一個很英俊的男人,大概二十三四歲的年紀,他劍眉星目、鼻梁挺直,勾勒出臉部剛毅的線條。只是面相上很苦,只虛看一眼便覺得這個人生活苦大仇深的。

一張很陌生的臉,李奉白沒有見過。

如果非要說的話,只能說這人長得確實有兩分像陸希志。

“大人剛剛在懷疑什麽?”耳邊突然傳來了了的聲音。

李奉白不用回頭就能想象出了了掛著那副若有若無的笑意像只狐貍的樣子。

“和尚你怎麽還在這裏?”於懷英問。

了了又眨眨眼:“好吧,李大人終於放我走了,那小僧就先行離開了。”

等走到門口,他又突然倒退了回來,到李奉白身邊認真說道:“黃忠義以前僅僅是個貨郎,活的清貧,也未曾讀過兩本書,就算是有心報仇,行動也一定粗糙簡陋。

但是陸大人身死這事若不是英明神武的李大人前來,可能就會變成了一件妖怪殺人的懸案,這絕非黃忠義一人的手筆,所以他背後一定另有陰謀。”

李奉白道:“所以現在你要向我揭示他背後的陰謀嗎?”

“不。”了了正色道,“我的意思是,如果我是大人,我不會對黃忠義有任何興趣。回到京城後就把黃忠義交給刑部,別再沾手了。”

最後他看向門外太陽,臉色極為晦澀:“有些功勞聞上去如蜜糖一樣香甜,但若不幸粘上了一點兒就再也逃脫不掉,到最後你會發現自己早已經掉入了豬籠草的陷阱。”

這次說完後,了了便頭也不回地走了。

2

了了走得像一陣風,到了晚上李奉白和於懷英兩人回陸家吃飯時,就聽見了了已經和南真寺的師兄弟們離開了平安縣的消息。

“那黃氏的事呢?”李奉白問道。

“了了大師又和黃姐姐交流了一次。”

這次那柳條鞭尾落到火盆兒中時依舊是燃著了火,但是燃到一半卻突然熄滅了。

了了說這是黃氏無牽無掛,願意轉世投胎的意思。陸家把黃氏的墳打掃好,以後記得定時祭拜就不會有事了。

事情就在陸家人茫然失措的心中結束了,有一種事情起承轉合鋪墊了許久,但是到了高潮突然強行結尾的不真實感。

李奉白對於了了的突然離開也有些不滿。

了了現在看上去就像是一個慣於偷摸拐騙的和尚,本來只是想來陸家騙騙錢,不曾想碰上了陸家的大案,看到事情要敗露,趕緊收拾東西跑路的樣子。

但是李奉白總覺得他知道些什麽,並在陸大人這件事中扮演了很重要的一個角色。

尤其是他臨走前和自己說的最後一段話簡直如鯁在喉,李奉白反覆琢磨,但還是不得其解。

於懷英認為了了這個和尚就是在故作高深捉弄李奉白,以報覆他打斷了自己在陸家騙錢的行為。

李奉白內心並不讚同,但是也沒有拒絕於懷英的寬慰。

不過俗話說的好,跑得了和尚跑不了廟。和尚的牒牘是真的,那麽他真有問題再把他抓回來就行了,不過這一切得等黃忠義被抓回來在說。

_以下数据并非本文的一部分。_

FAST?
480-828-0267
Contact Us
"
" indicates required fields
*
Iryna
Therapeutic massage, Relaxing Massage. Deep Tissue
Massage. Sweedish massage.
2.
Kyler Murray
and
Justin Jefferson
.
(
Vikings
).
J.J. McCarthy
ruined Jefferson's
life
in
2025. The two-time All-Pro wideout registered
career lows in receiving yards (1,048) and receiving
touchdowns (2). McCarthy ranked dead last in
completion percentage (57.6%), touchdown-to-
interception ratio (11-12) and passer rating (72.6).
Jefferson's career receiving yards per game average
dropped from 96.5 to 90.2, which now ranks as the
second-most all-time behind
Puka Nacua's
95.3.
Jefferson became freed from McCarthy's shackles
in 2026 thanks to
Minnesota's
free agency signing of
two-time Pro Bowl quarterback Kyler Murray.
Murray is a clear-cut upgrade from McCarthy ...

黃忠義的抓捕過倒是程異常順利,在官府的高效運轉下,一個普通的老百姓,他就算是再能跑再能躲,也是藏不了幾天的。

一個巴掌剛數過,黃忠義就被押送到了平安縣的縣衙。

審訊過程一開始異常順利,黃忠義很幹脆地就認了殺害陸希志一事,謀害陸大人的原因就是不外乎是眾人猜測的那樣。

他模仿自己親娘的筆記給京城的陸希志送了一封信,想讓陸希志回到平安縣再暗殺他,但是過程中卻又對這個當大官父親有了一絲好奇,幻想著事情可能不是忠仆說的那樣。

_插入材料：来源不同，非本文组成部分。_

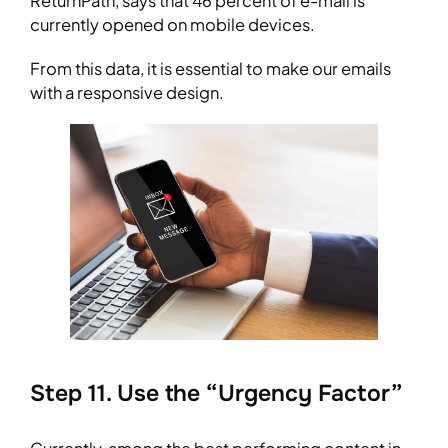
ReturnPath, says that 46 percent of e-mail is
currently opened on mobile devices.
From this data, it is essential to make our emails
with a responsive design.
Step 11. Use the “Urgency Factor”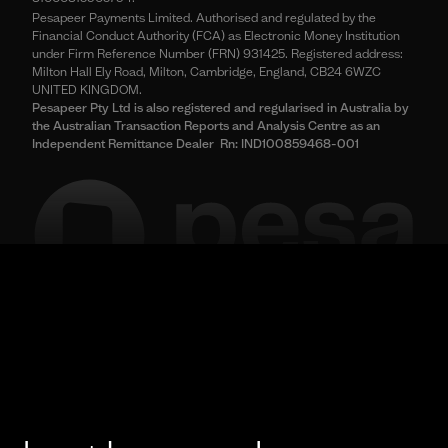
Pesapeer Payments Limited. Authorised and regulated by the
Financial Conduct Authority (FCA) as Electronic Money Institution
under Firm Reference Number (FRN) 931425. Registered address:
Milton Hall Ely Road, Milton, Cambridge, England, CB24 6WZC
UNITED KINGDOM.
Pesapeer Pty Ltd is also registered and regularised in Australia by
the Australian Transaction Reports and Analysis Centre as an
Independent Remittance Dealer Rn: IND100859468-001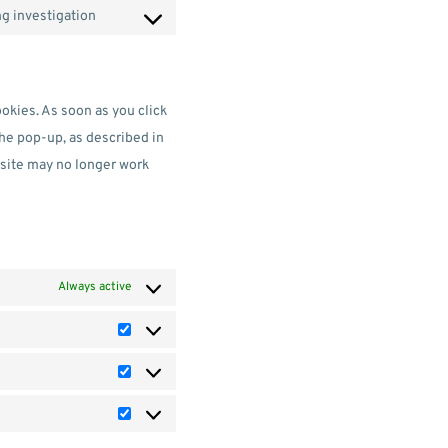
g investigation
ookies. As soon as you click
the pop-up, as described in
bsite may no longer work
Always active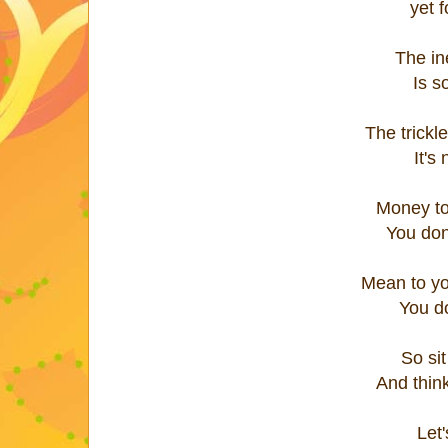
yet f
The in
Is s
The trickle
It's
Money to
You don
Mean to yo
You do
So sit
And think
Let'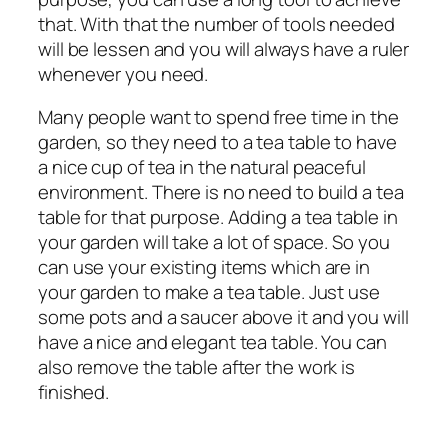
that. With that the number of tools needed
will be lessen and you will always have a ruler
whenever you need.
Many people want to spend free time in the
garden, so they need to a tea table to have
a nice cup of tea in the natural peaceful
environment. There is no need to build a tea
table for that purpose. Adding a tea table in
your garden will take a lot of space. So you
can use your existing items which are in
your garden to make a tea table. Just use
some pots and a saucer above it and you will
have a nice and elegant tea table. You can
also remove the table after the work is
finished.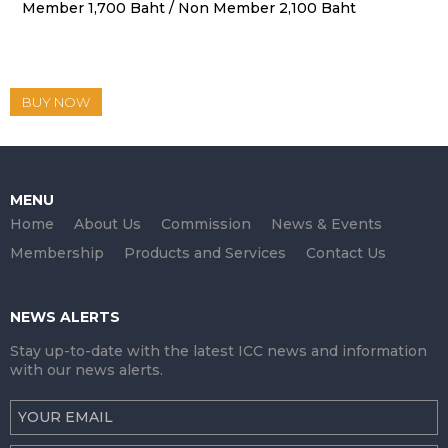
Member 1,700 Baht / Non Member 2,100 Baht
BUY NOW
MENU
Home
About Us
Commission
News & Events
Membership
Products and Services
Contact Us
NEWS ALERTS
Stay up-to-date with the latest ICC news and information
with our news alerts.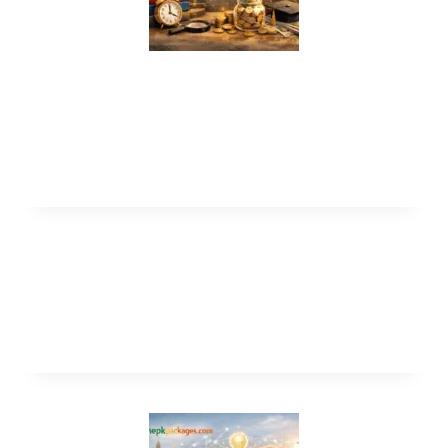
UNICAF Online Scholarship Program
2026 for International Students (Fully
Funded)
University of Otago Scholarships 2027
in New Zealand (Fully Funded)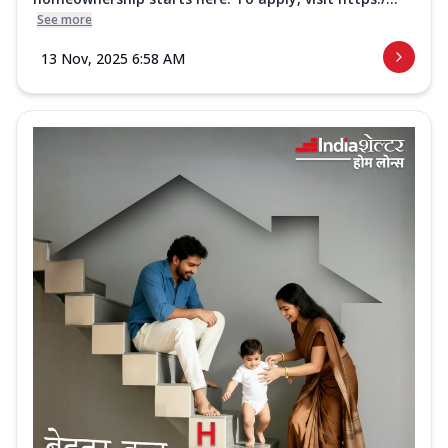
See more
13 Nov, 2025 6:58 AM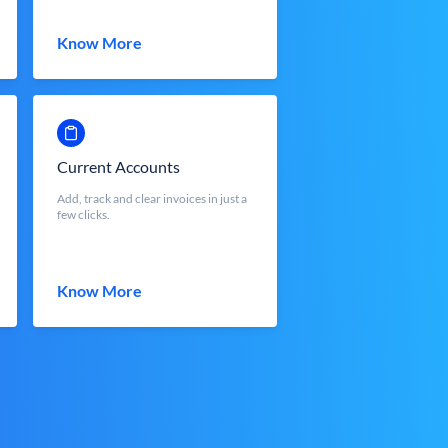
Know More
Current Accounts
Add, track and clear invoices in just a
few clicks.
Know More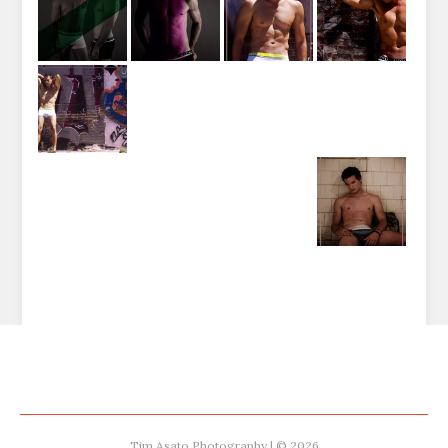
Tim Asato Photography | © 2026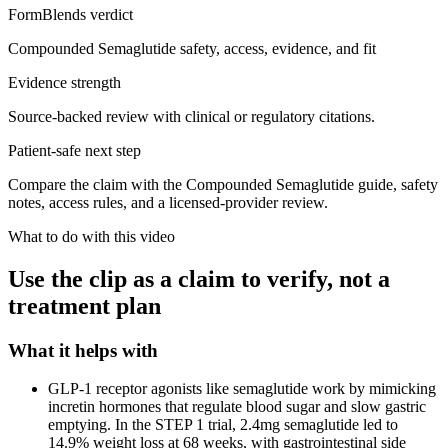
FormBlends verdict
Compounded Semaglutide safety, access, evidence, and fit
Evidence strength
Source-backed review with clinical or regulatory citations.
Patient-safe next step
Compare the claim with the Compounded Semaglutide guide, safety
notes, access rules, and a licensed-provider review.
What to do with this video
Use the clip as a claim to verify, not a
treatment plan
What it helps with
GLP-1 receptor agonists like semaglutide work by mimicking
incretin hormones that regulate blood sugar and slow gastric
emptying. In the STEP 1 trial, 2.4mg semaglutide led to
14.9% weight loss at 68 weeks, with gastrointestinal side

於是他訓練小月紅努力模仿成黃氏的樣子接近陸希志想看看陸希志對黃氏到底是什麽態度,不曾想小月紅反被陸希志套出黃忠義的存在。

陸希志可能是身居高位太久了,活得太傲慢了,在發現設計害自己的人是自己和黃氏那個的孩子後,居然還敢大言不慚地刺激黃忠義。

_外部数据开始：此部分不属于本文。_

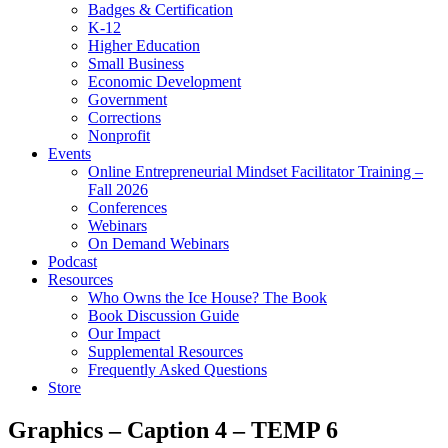
Badges & Certification
K-12
Higher Education
Small Business
Economic Development
Government
Corrections
Nonprofit
Events
Online Entrepreneurial Mindset Facilitator Training –
Fall 2026
Conferences
Webinars
On Demand Webinars
Podcast
Resources
Who Owns the Ice House? The Book
Book Discussion Guide
Our Impact
Supplemental Resources
Frequently Asked Questions
Store
Graphics – Caption 4 – TEMP 6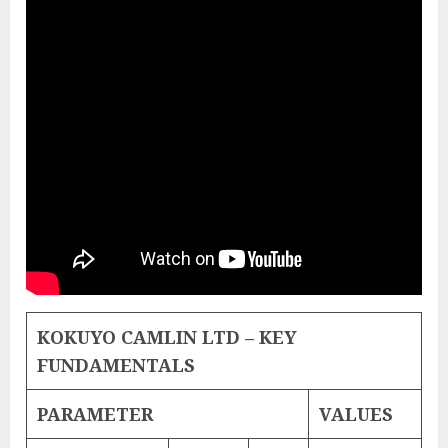
KOKUYO CAMLIN LTD – KEY
FUNDAMENTALS
PARAMETER
VALUES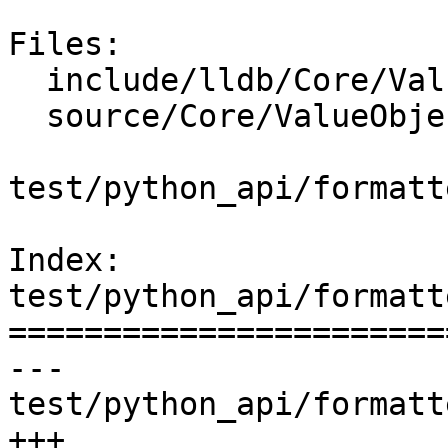
Files:

  include/lldb/Core/ValueObjectSyntheticFilter.h

  source/Core/ValueObjectSyntheticFilter.cpp

test/python_api/formatt
Index: 
test/python_api/formatt
=======================
--- 
test/python_api/formatt
+++ 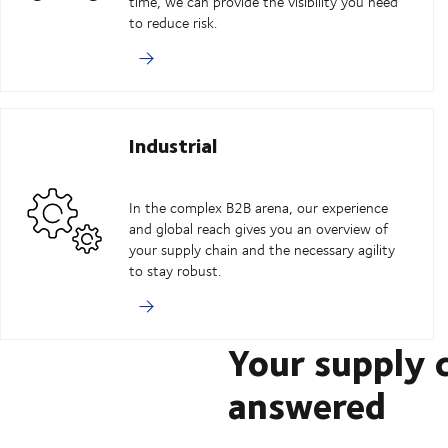
time, we can provide the visibility you need
to reduce risk.
Industrial
In the complex B2B arena, our experience
and global reach gives you an overview of
your supply chain and the necessary agility
to stay robust.
Your supply 
answered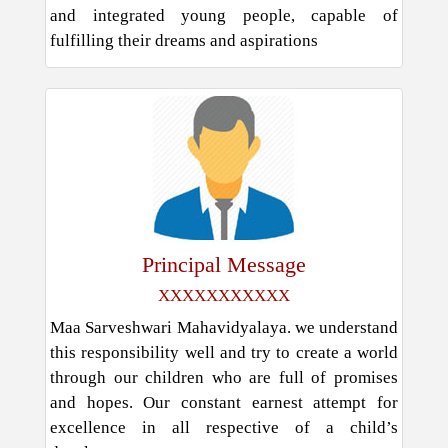
and integrated young people, capable of
fulfilling their dreams and aspirations
Principal Message
XXXXXXXXXXX
Maa Sarveshwari Mahavidyalaya. we understand
this responsibility well and try to create a world
through our children who are full of promises
and hopes. Our constant earnest attempt for
excellence in all respective of a child’s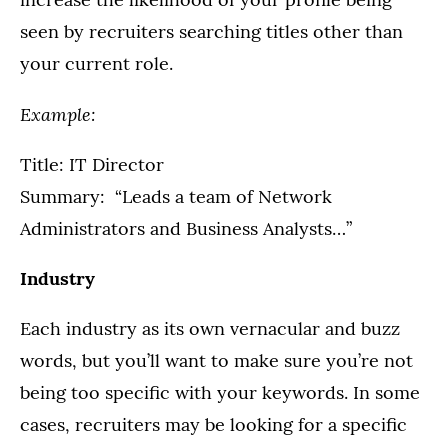
seen by recruiters searching titles other than
your current role.
Example:
Title: IT Director
Summary: “Leads a team of Network
Administrators and Business Analysts…”
Industry
Each industry as its own vernacular and buzz
words, but you’ll want to make sure you’re not
being too specific with your keywords. In some
cases, recruiters may be looking for a specific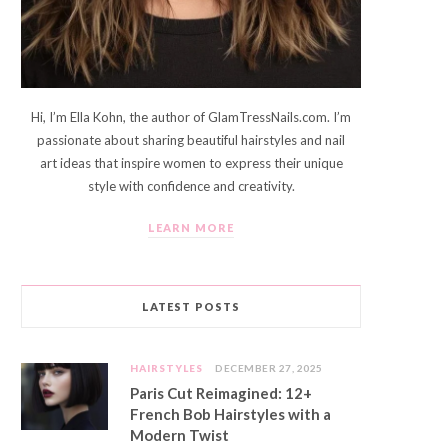
Hi, I’m Ella Kohn, the author of GlamTressNails.com. I’m
passionate about sharing beautiful hairstyles and nail
art ideas that inspire women to express their unique
style with confidence and creativity.
LEARN MORE
LATEST POSTS
HAIRSTYLES
DECEMBER 27, 2025
Paris Cut Reimagined: 12+
French Bob Hairstyles with a
Modern Twist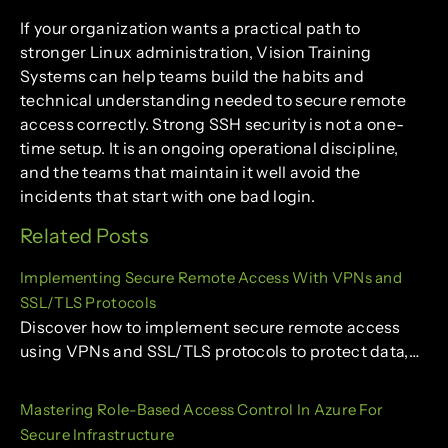
If your organization wants a practical path to
stronger Linux administration, Vision Training
Systems can help teams build the habits and
technical understanding needed to secure remote
access correctly. Strong SSH security is not a one-
time setup. It is an ongoing operational discipline,
and the teams that maintain it well avoid the
incidents that start with one bad login.
Related Posts
Implementing Secure Remote Access With VPNs and
SSL/TLS Protocols
Discover how to implement secure remote access
using VPNs and SSL/TLS protocols to protect data,…
Mastering Role-Based Access Control In Azure For
Secure Infrastructure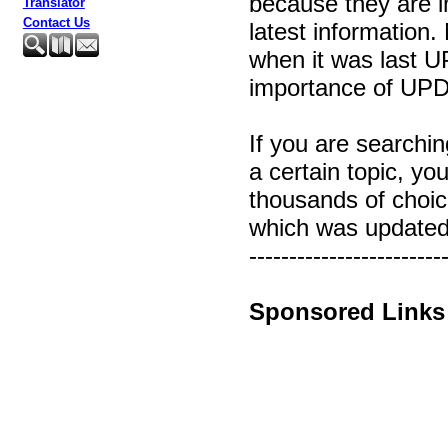
because they are i
Translator
Contact Us
latest information
when it was last 
importance of UP
If you are searchin
a certain topic, yo
thousands of choi
which was updated 
------------------------
Sponsored Links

黃忠義的內心一開始可能是對陸希志有既有痛恨又有孺慕,但在被刺激之後就只剩痛狠了。

畢竟一個快五十的老文官怎麽可能抵得過一個二十多歲的年輕小夥子在極度憤怒中的力氣呢?

陸希志就這麽被勒死了。

但是,審訊到了後面就出現了問題。

對於是誰給了黃忠義包小月紅的錢,陸希志身上的毒又是怎麽來的,為什麽要給陸希志下一個很輕的毒以及陸希志當年為什麽要殺黃氏這一系列問題,黃忠義開始顧左右而言他,甚至出現了前後矛盾的情況,一看就是在說謊。

於懷英冷笑著就要上前用酷刑,李奉白拒絕了。

他走到黃忠義面前問:“了了和你有什麽關系?”

“了了,那是誰?”黃忠義臉上的疑惑並不像在作假。

李奉白道:“那麽我換一種問法,你背後到底還有什麽人?”

黃忠義聽到他問這話,忍不住咧開了大嘴,露出了猩紅的舌尖兒,剛剛上了刑嘴中有血浸透了他潔白的牙齒,他忍不住舔了舔前面的傷口:“我說了你就會信嗎?”

於懷英氣得上前又抽了他一鞭子,“大人這廝嘴巴不老實,還是先得給他先松松骨頭。”

“哈哈哈哈,官官相護的狗官。”黃忠義啐了一口。

李奉白看著黃忠義的眼睛,此時那雙眼睛中充滿了瘋狂和惡意,但他的臉上卻透露出一種興奮。

他在引誘於懷英對自己用刑。

為什麽呢?

李奉白又想起了了了。

“有些功勞聞上去如蜜糖一樣香甜,但若不幸粘上了一點兒就再也逃脫不掉,到最後你會發現自己早已經掉入了豬籠草的陷阱。”

“算了吧,懷英。我們的任務只是來調查陸大人的死因。既然如今已經調查清楚,那我們就把它帶回去就行了,其餘的就留給刑部去審吧。”